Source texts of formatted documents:
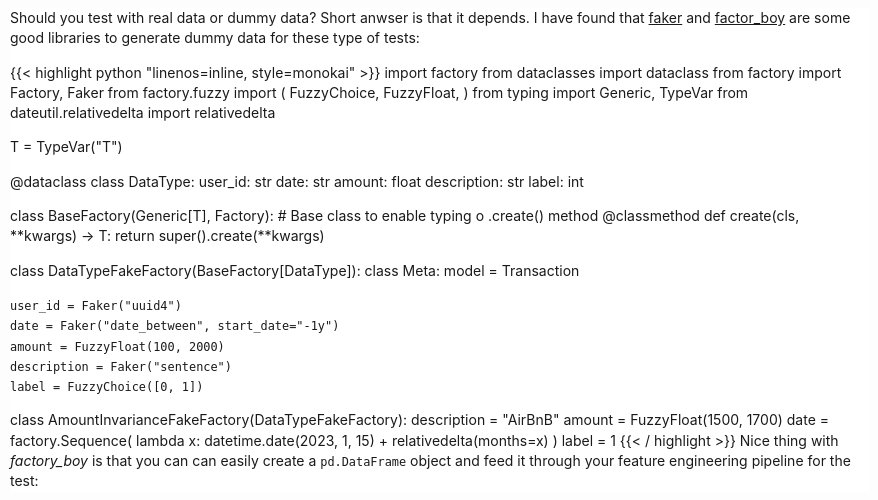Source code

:Should you test with real data or dummy data? Short anwser is that it depends. I have found that [faker](https://faker.readthedocs.io/en/master/) and [factor_boy](https://factoryboy.readthedocs.io/en/stable/) are some good libraries to generate dummy data for these type of tests:

{{< highlight python "linenos=inline, style=monokai" >}}
import factory
from dataclasses import dataclass
from factory import Factory, Faker
from factory.fuzzy import (
    FuzzyChoice,
    FuzzyFloat,
)
from typing import Generic, TypeVar
from dateutil.relativedelta import relativedelta

T = TypeVar("T")

@dataclass
class DataType:
    user_id: str
    date: str
    amount: float
    description: str
    label: int

class BaseFactory(Generic[T], Factory):
    # Base class to enable typing o .create() method
    @classmethod
    def create(cls, **kwargs) -> T:
        return super().create(**kwargs)


class DataTypeFakeFactory(BaseFactory[DataType]):
    class Meta:
        model = Transaction

    user_id = Faker("uuid4")
    date = Faker("date_between", start_date="-1y")
    amount = FuzzyFloat(100, 2000)
    description = Faker("sentence")
    label = FuzzyChoice([0, 1])

class AmountInvarianceFakeFactory(DataTypeFakeFactory):
    description = "AirBnB"
    amount = FuzzyFloat(1500, 1700)
    date = factory.Sequence(
        lambda x: datetime.date(2023, 1, 15) + relativedelta(months=x)
    )
    label = 1
{{< / highlight >}}
Nice thing with *factory_boy* is that you can can easily create a `pd.DataFrame` object and feed it through your feature engineering pipeline for the test:


[^1]: The above quote is excerpted from Huyen, C. (2022). Designing machine learning systems.
[^2]: Assertions such as checking for *NULL*, *NaN* values, scaling of your dataset, unique values etc.
[^3]: *Label Leakage* is when we leak infomation from the training dataset to test or validation sets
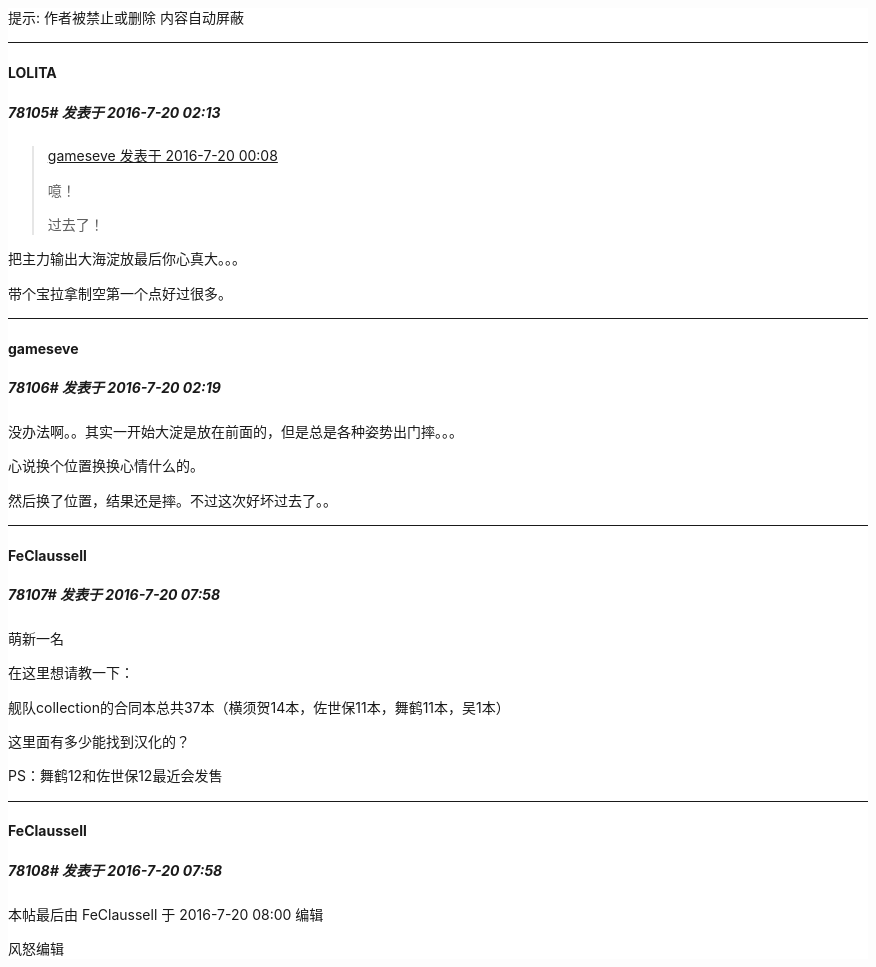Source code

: 提示: 作者被禁止或删除 内容自动屏蔽


*****

####  LOLITA  
##### 78105#       发表于 2016-7-20 02:13


<blockquote><a href="httphttps://bbs.saraba1st.com/2b/forum.php?mod=redirect&amp;goto=findpost&amp;pid=33000295&amp;ptid=930880" target="_blank">gameseve 发表于 2016-7-20 00:08</a>

噫！


过去了！</blockquote>
把主力输出大海淀放最后你心真大。。。

带个宝拉拿制空第一个点好过很多。


*****

####  gameseve  
##### 78106#       发表于 2016-7-20 02:19


没办法啊。。其实一开始大淀是放在前面的，但是总是各种姿势出门摔。。。


心说换个位置换换心情什么的。


然后换了位置，结果还是摔。不过这次好坏过去了。。


*****

####  FeClaussell  
##### 78107#       发表于 2016-7-20 07:58


萌新一名

在这里想请教一下：

舰队collection的合同本总共37本（横须贺14本，佐世保11本，舞鹤11本，吴1本）

这里面有多少能找到汉化的？


PS：舞鹤12和佐世保12最近会发售


*****

####  FeClaussell  
##### 78108#       发表于 2016-7-20 07:58


 本帖最后由 FeClaussell 于 2016-7-20 08:00 编辑 

风怒编辑

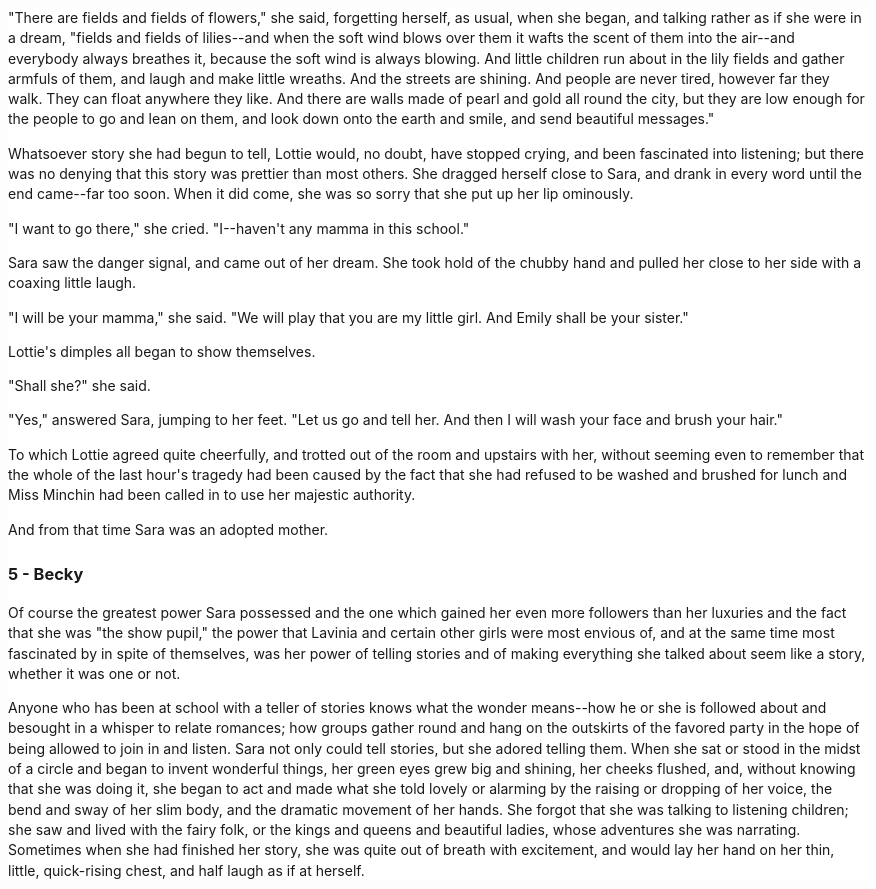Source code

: "There are fields and fields of flowers," she said, forgetting herself, as usual, when she began, and talking rather as if she were in a dream, "fields and fields of lilies--and when the soft wind blows over them it wafts the scent of them into the air--and everybody always breathes it, because the soft wind is always blowing. And little children run about in the lily fields and gather armfuls of them, and laugh and make little wreaths. And the streets are shining. And people are never tired, however far they walk. They can float anywhere they like. And there are walls made of pearl and gold all round the city, but they are low enough for the people to go and lean on them, and look down onto the earth and smile, and send beautiful messages." 

Whatsoever story she had begun to tell, Lottie would, no doubt, have stopped crying, and been fascinated into listening; but there was no denying that this story was prettier than most others. She dragged herself close to Sara, and drank in every word until the end came--far too soon. When it did come, she was so sorry that she put up her lip ominously. 

"I want to go there," she cried. "I--haven't any mamma in this school." 

Sara saw the danger signal, and came out of her dream. She took hold of the chubby hand and pulled her close to her side with a coaxing little laugh. 

"I will be your mamma," she said. "We will play that you are my little girl. And Emily shall be your sister." 

Lottie's dimples all began to show themselves. 

"Shall she?" she said. 

"Yes," answered Sara, jumping to her feet. "Let us go and tell her. And then I will wash your face and brush your hair." 

To which Lottie agreed quite cheerfully, and trotted out of the room and upstairs with her, without seeming even to remember that the whole of the last hour's tragedy had been caused by the fact that she had refused to be washed and brushed for lunch and Miss Minchin had been called in to use her majestic authority. 

And from that time Sara was an adopted mother.


###  5 - Becky 

Of course the greatest power Sara possessed and the one which gained her even more followers than her luxuries and the fact that she was "the show pupil," the power that Lavinia and certain other girls were most envious of, and at the same time most fascinated by in spite of themselves, was her power of telling stories and of making everything she talked about seem like a story, whether it was one or not. 

Anyone who has been at school with a teller of stories knows what the wonder means--how he or she is followed about and besought in a whisper to relate romances; how groups gather round and hang on the outskirts of the favored party in the hope of being allowed to join in and listen. Sara not only could tell stories, but she adored telling them. When she sat or stood in the midst of a circle and began to invent wonderful things, her green eyes grew big and shining, her cheeks flushed, and, without knowing that she was doing it, she began to act and made what she told lovely or alarming by the raising or dropping of her voice, the bend and sway of her slim body, and the dramatic movement of her hands. She forgot that she was talking to listening children; she saw and lived with the fairy folk, or the kings and queens and beautiful ladies, whose adventures she was narrating. Sometimes when she had finished her story, she was quite out of breath with excitement, and would lay her hand on her thin, little, quick-rising chest, and half laugh as if at herself. 
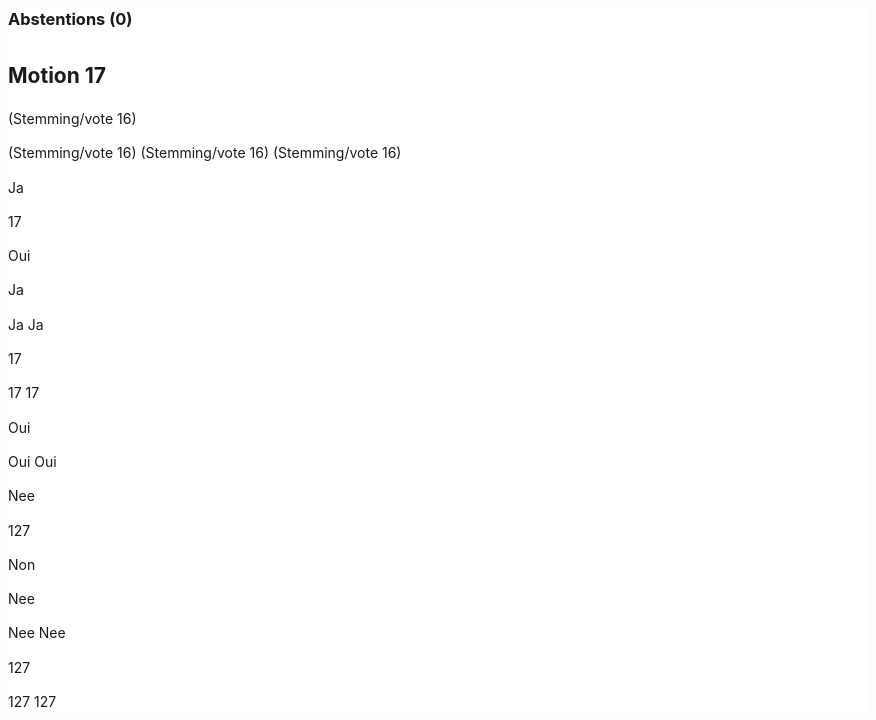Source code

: ### Abstentions (0)




## Motion 17


(Stemming/vote 16)

(Stemming/vote 16)
(Stemming/vote 16)
(Stemming/vote 16)



Ja


17


Oui



Ja

Ja
Ja


17

17
17


Oui

Oui
Oui



Nee


127


Non



Nee

Nee
Nee


127

127
127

• _Aim of the task_
Copy out all the data exactly. No images belong in the copy.

• _Task result_
Source code

:Should you test with real data or dummy data? Short anwser is that it depends. I have found that [faker](https://faker.readthedocs.io/en/master/) and [factor_boy](https://factoryboy.readthedocs.io/en/stable/) are some good libraries to generate dummy data for these type of tests:

{{< highlight python "linenos=inline, style=monokai" >}}
import factory
from dataclasses import dataclass
from factory import Factory, Faker
from factory.fuzzy import (
    FuzzyChoice,
    FuzzyFloat,
)
from typing import Generic, TypeVar
from dateutil.relativedelta import relativedelta

T = TypeVar("T")

@dataclass
class DataType:
    user_id: str
    date: str
    amount: float
    description: str
    label: int

class BaseFactory(Generic[T], Factory):
    # Base class to enable typing o .create() method
    @classmethod
    def create(cls, **kwargs) -> T:
        return super().create(**kwargs)


class DataTypeFakeFactory(BaseFactory[DataType]):
    class Meta:
        model = Transaction

    user_id = Faker("uuid4")
    date = Faker("date_between", start_date="-1y")
    amount = FuzzyFloat(100, 2000)
    description = Faker("sentence")
    label = FuzzyChoice([0, 1])

class AmountInvarianceFakeFactory(DataTypeFakeFactory):
    description = "AirBnB"
    amount = FuzzyFloat(1500, 1700)
    date = factory.Sequence(
        lambda x: datetime.date(2023, 1, 15) + relativedelta(months=x)
    )
    label = 1
{{< / highlight >}}
Nice thing with *factory_boy* is that you can can easily create a `pd.DataFrame` object and feed it through your feature engineering pipeline for the test:


[^1]: The above quote is excerpted from Huyen, C. (2022). Designing machine learning systems.
[^2]: Assertions such as checking for *NULL*, *NaN* values, scaling of your dataset, unique values etc.
[^3]: *Label Leakage* is when we leak infomation from the training dataset to test or validation sets
Source code

: 提示: 作者被禁止或删除 内容自动屏蔽


*****

####  LOLITA  
##### 78105#       发表于 2016-7-20 02:13


<blockquote><a href="httphttps://bbs.saraba1st.com/2b/forum.php?mod=redirect&amp;goto=findpost&amp;pid=33000295&amp;ptid=930880" target="_blank">gameseve 发表于 2016-7-20 00:08</a>

噫！


过去了！</blockquote>
把主力输出大海淀放最后你心真大。。。

带个宝拉拿制空第一个点好过很多。


*****

####  gameseve  
##### 78106#       发表于 2016-7-20 02:19


没办法啊。。其实一开始大淀是放在前面的，但是总是各种姿势出门摔。。。


心说换个位置换换心情什么的。


然后换了位置，结果还是摔。不过这次好坏过去了。。


*****

####  FeClaussell  
##### 78107#       发表于 2016-7-20 07:58


萌新一名

在这里想请教一下：

舰队collection的合同本总共37本（横须贺14本，佐世保11本，舞鹤11本，吴1本）

这里面有多少能找到汉化的？


PS：舞鹤12和佐世保12最近会发售


*****

####  FeClaussell  
##### 78108#       发表于 2016-7-20 07:58


 本帖最后由 FeClaussell 于 2016-7-20 08:00 编辑 

风怒编辑

Source code

: "There are fields and fields of flowers," she said, forgetting herself, as usual, when she began, and talking rather as if she were in a dream, "fields and fields of lilies--and when the soft wind blows over them it wafts the scent of them into the air--and everybody always breathes it, because the soft wind is always blowing. And little children run about in the lily fields and gather armfuls of them, and laugh and make little wreaths. And the streets are shining. And people are never tired, however far they walk. They can float anywhere they like. And there are walls made of pearl and gold all round the city, but they are low enough for the people to go and lean on them, and look down onto the earth and smile, and send beautiful messages." 

Whatsoever story she had begun to tell, Lottie would, no doubt, have stopped crying, and been fascinated into listening; but there was no denying that this story was prettier than most others. She dragged herself close to Sara, and drank in every word until the end came--far too soon. When it did come, she was so sorry that she put up her lip ominously. 

"I want to go there," she cried. "I--haven't any mamma in this school." 

Sara saw the danger signal, and came out of her dream. She took hold of the chubby hand and pulled her close to her side with a coaxing little laugh. 

"I will be your mamma," she said. "We will play that you are my little girl. And Emily shall be your sister." 

Lottie's dimples all began to show themselves. 

"Shall she?" she said. 

"Yes," answered Sara, jumping to her feet. "Let us go and tell her. And then I will wash your face and brush your hair." 

To which Lottie agreed quite cheerfully, and trotted out of the room and upstairs with her, without seeming even to remember that the whole of the last hour's tragedy had been caused by the fact that she had refused to be washed and brushed for lunch and Miss Minchin had been called in to use her majestic authority. 

And from that time Sara was an adopted mother.


###  5 - Becky 

Of course the greatest power Sara possessed and the one which gained her even more followers than her luxuries and the fact that she was "the show pupil," the power that Lavinia and certain other girls were most envious of, and at the same time most fascinated by in spite of themselves, was her power of telling stories and of making everything she talked about seem like a story, whether it was one or not. 

Anyone who has been at school with a teller of stories knows what the wonder means--how he or she is followed about and besought in a whisper to relate romances; how groups gather round and hang on the outskirts of the favored party in the hope of being allowed to join in and listen. Sara not only could tell stories, but she adored telling them. When she sat or stood in the midst of a circle and began to invent wonderful things, her green eyes grew big and shining, her cheeks flushed, and, without knowing that she was doing it, she began to act and made what she told lovely or alarming by the raising or dropping of her voice, the bend and sway of her slim body, and the dramatic movement of her hands. She forgot that she was talking to listening children; she saw and lived with the fairy folk, or the kings and queens and beautiful ladies, whose adventures she was narrating. Sometimes when she had finished her story, she was quite out of breath with excitement, and would lay her hand on her thin, little, quick-rising chest, and half laugh as if at herself. 
Source code

: ### Abstentions (0)




## Motion 17


(Stemming/vote 16)

(Stemming/vote 16)
(Stemming/vote 16)
(Stemming/vote 16)



Ja


17


Oui



Ja

Ja
Ja


17

17
17


Oui

Oui
Oui



Nee


127


Non



Nee

Nee
Nee


127

127
127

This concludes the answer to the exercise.